Estas reflexiones se recuestan sobre una frondosa producción historiográfica que, en las últimas décadas, ha indagado de manera innovadora en el siglo xix latinoamericano, poniendo en cuestión algunas de las certidumbres más arraigadas respecto de ese pasado.[1] Por años, ensayistas e historiadores calificaron la experiencia política de la región como “fallida” en relación con los modelos expectables de modernidad liberal, republicana o democrática provistos por los países del Norte. Hispanoamérica se descartaba de esa parte de la historia, pues se consideraba que los ensayos poscoloniales habían desembocado en una versión degradada del autogobierno sobre la base de la soberanía popular proclamada y que, por lo tanto, no respondían a los requisitos del canon. Hoy, esa visión ha quedado muy debilitada ante la renovación historiográfica que ha logrado con éxito cuestionarla para dar cuenta del lugar que ocupó la región en la compleja historia de la llamada “modernización política”.[2] Como sintetiza Gabriel Entin en un libro reciente, se trata de entender a las revoluciones hispanoamericanas del xix “como el cuarto gran laboratorio republicano de la modernidad” (Entin 2025, 17). Sobre estas bases historiográficas, se apoya mi propuesta.[3]

1.

Extracciones de texto por página
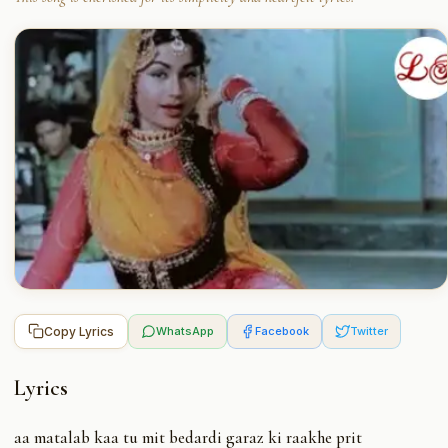
Copy Lyrics
WhatsApp
Facebook
Twitter
Lyrics
aa matalab kaa tu mit bedardi garaz ki raakhe prit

## Ejercicio
Prosiga el fragmento sobre la historiografía del siglo xix latinoamericano a partir del punto en que se detiene. Los ítems proceden de una fuente distinta.

## Respuesta
Las independencias encontraron a la América española en medio de un turbulento proceso de cambio que desencadenó confrontaciones de palabras y de hechos entre quienes apostaban a soluciones diversas frente a la crisis imperial. A poco de andar, el triunfo de las posturas que abogaban por cortar definitivamente los lazos de subordinación con España despejó uno de los frentes de conflicto, mientras se abrían otros vinculados a las formas de organización territorial e institucional en el escenario poscolonial. No obstante la diversidad de propuestas en circulación, la región toda pronto se inclinó por un cambio revolucionario: la adopción del principio de soberanía popular como fundamento del “modo de vivir en común” (Rosanvallon 2003) y de la institución de las nuevas comunidades políticas. Esa figura implicaba, básicamente, el abandono de nociones del poder fundadas en instancias trascendentes para adoptar una visión de este como constructo humano inmanente: la comunidad auto-instituida habría de crear sus propias reglas de convivencia y gobierno.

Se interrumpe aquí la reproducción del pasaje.